> _Instructions for the task_
Taking each line of the records in turn, count those containing "Technologies" and report only the number.

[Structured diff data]
□ □ □

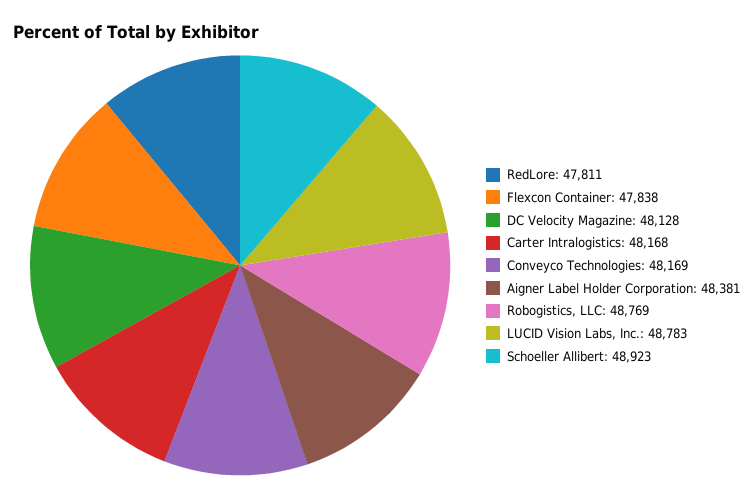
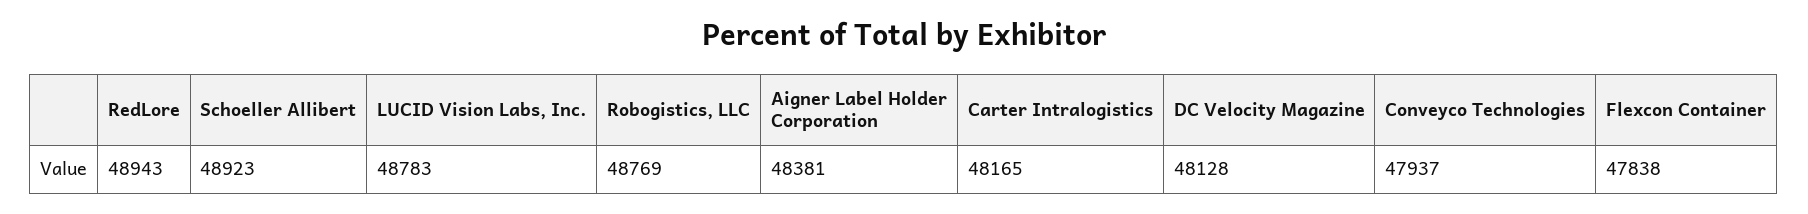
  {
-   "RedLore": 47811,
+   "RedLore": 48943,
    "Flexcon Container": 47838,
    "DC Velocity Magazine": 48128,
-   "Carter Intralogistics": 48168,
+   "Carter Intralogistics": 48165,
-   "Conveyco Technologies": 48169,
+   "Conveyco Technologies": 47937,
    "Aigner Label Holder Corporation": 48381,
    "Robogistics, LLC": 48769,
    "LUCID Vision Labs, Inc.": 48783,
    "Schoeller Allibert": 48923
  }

□ □ □

> _Task output_
2